Why do they think that what they do requires a ‘talent’ so unique, that it attracts a six figure salary and an annual bonus that would probably wipe out the debt of a third world country? The big difference between them and the rest of us, is that we have to live in the real world. We do not expect and do not receive, huge bonuses just for doing our jobs. Yes, we expect recognition for doing our jobs well and for being loyal. But what we do not expect or receive are six figure salaries and annual bonuses for being loyal and for just doing what you are paid to do.
I just don’t buy into this ‘talent’ notion and the inflated self-importance that it attaches to their job descriptions. Lets be clear, it was these same people who sowed the seeds of a banking crisis and associated recession that we are only now slowly extricating ourselves from.
Those who were deemed most culpable and led us into the worst recession since the 1930’s, were suitably chastised and as such, were asked to fall upon their swords. However, they did not suffer for their deeds in proportion to the rest of the population and its economy, which they so thoroughly bought to the edge of ruin. The worst that happened for those most culpable for the economic meltdown, was that they had to vacate their lofty City directorships – losing a knighthood or gong or two along the way – and retire to their comfortable country piles to lick their wounds, no doubt cushioned by their huge share options and copper-bottomed pensions that they voted for themselves, prior to having to bade a tearful farewell to the rest of their ‘talented’ city chums.

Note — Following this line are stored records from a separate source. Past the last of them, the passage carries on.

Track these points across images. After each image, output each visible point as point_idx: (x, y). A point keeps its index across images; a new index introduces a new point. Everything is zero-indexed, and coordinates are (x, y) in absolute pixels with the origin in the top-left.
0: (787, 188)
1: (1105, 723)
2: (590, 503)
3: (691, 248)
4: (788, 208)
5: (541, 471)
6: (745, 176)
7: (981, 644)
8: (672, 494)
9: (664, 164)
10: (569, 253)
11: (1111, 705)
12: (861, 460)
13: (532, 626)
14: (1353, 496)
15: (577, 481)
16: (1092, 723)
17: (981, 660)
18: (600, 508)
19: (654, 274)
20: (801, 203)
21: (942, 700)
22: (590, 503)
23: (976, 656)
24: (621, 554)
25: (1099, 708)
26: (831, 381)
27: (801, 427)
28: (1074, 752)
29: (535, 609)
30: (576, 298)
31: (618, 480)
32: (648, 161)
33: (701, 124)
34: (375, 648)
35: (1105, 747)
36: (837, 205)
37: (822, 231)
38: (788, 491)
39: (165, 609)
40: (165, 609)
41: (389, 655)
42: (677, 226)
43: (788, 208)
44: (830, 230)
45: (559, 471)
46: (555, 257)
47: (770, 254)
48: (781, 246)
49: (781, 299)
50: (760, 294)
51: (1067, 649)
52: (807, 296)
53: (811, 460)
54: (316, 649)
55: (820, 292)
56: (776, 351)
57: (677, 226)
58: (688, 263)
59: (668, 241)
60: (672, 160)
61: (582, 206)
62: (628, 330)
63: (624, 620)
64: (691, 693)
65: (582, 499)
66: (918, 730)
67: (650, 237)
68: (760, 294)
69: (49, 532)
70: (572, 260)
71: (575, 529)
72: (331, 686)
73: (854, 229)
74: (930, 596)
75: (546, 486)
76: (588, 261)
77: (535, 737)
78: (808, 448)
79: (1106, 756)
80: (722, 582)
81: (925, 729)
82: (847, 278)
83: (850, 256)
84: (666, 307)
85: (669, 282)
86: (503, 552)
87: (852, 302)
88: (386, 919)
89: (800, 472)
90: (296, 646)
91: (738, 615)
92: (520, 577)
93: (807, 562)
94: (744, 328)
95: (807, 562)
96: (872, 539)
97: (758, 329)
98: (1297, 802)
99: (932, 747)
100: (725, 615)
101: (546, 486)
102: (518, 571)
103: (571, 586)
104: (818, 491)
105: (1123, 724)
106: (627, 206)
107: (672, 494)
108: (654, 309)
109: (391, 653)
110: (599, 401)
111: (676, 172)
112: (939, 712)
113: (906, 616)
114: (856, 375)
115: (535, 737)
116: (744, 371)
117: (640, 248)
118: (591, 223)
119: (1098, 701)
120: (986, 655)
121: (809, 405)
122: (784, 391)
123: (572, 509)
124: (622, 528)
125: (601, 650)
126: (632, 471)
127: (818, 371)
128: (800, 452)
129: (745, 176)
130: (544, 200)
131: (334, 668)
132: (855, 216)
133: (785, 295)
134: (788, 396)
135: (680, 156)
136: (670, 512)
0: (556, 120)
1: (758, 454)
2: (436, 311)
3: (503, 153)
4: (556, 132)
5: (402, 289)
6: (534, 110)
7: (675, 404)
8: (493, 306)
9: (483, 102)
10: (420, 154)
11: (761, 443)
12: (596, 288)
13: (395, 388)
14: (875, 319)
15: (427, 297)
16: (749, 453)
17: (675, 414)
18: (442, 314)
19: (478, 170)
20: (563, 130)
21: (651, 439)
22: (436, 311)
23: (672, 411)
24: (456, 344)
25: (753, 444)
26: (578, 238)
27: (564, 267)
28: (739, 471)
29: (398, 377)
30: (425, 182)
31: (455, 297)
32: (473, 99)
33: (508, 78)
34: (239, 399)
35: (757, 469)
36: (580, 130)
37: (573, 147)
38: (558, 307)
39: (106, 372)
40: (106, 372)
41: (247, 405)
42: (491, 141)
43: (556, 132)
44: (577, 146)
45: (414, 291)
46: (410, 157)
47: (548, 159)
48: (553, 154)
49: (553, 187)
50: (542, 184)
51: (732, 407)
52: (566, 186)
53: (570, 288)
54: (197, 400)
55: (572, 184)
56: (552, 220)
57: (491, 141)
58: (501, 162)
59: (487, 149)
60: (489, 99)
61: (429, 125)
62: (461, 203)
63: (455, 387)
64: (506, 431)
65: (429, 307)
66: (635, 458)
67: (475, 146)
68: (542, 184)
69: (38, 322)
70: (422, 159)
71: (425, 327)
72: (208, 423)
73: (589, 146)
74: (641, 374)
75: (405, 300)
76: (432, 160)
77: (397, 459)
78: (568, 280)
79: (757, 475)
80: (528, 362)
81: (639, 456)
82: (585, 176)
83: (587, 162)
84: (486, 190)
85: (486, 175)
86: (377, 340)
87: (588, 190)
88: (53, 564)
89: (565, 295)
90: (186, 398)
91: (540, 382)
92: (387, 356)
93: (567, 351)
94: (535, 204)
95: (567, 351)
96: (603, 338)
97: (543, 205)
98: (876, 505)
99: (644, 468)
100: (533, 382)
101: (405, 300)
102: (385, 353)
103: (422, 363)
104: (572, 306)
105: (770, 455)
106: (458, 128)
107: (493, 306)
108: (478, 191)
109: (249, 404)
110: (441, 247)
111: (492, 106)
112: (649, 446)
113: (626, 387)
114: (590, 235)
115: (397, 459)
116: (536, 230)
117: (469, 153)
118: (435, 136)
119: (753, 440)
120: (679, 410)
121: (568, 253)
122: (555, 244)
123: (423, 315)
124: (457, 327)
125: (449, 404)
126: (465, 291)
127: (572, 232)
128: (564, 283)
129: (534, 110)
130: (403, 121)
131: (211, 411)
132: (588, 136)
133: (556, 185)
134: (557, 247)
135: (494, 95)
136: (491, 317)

No worrying about where the money was going to come from to pay their next utility bills. No having to prove to a medical panel by walking 25 yards or more, that you are entitled to a disability living allowance that you had been receiving unchallenged for years, until the recession led to swingeing cuts in public spending, in a despairing effort to balance the national books.
As David Cameron so memorably remarked at the beginning of his premiership – ‘we are all in this together’. Well I guess some have been lot deeper ‘in it’ then some notable ‘others’. It seems to me that those who were most responsible for this awful banking crisis, suffered far less than the majority of us who had no say in all the clever financial wheezes that those with the ‘talent’ were pulling out of the hat in the years leading up to the bubble bursting.
Upon reflection, I feel that if those in other global financial centres are prepared to pay the inflated salaries and bonuses that these high flying financiers and bankers feel their ‘talents’ are worth, then they are welcome to offer them the ‘going rate’.
Let them go so as to free up the places that they vacate for those many young people waiting in the wings, who will be more than willing to do an honest days work for far more realistic wages and bonuses. Wages that reflect the real world that most of us have to live and earn a living in.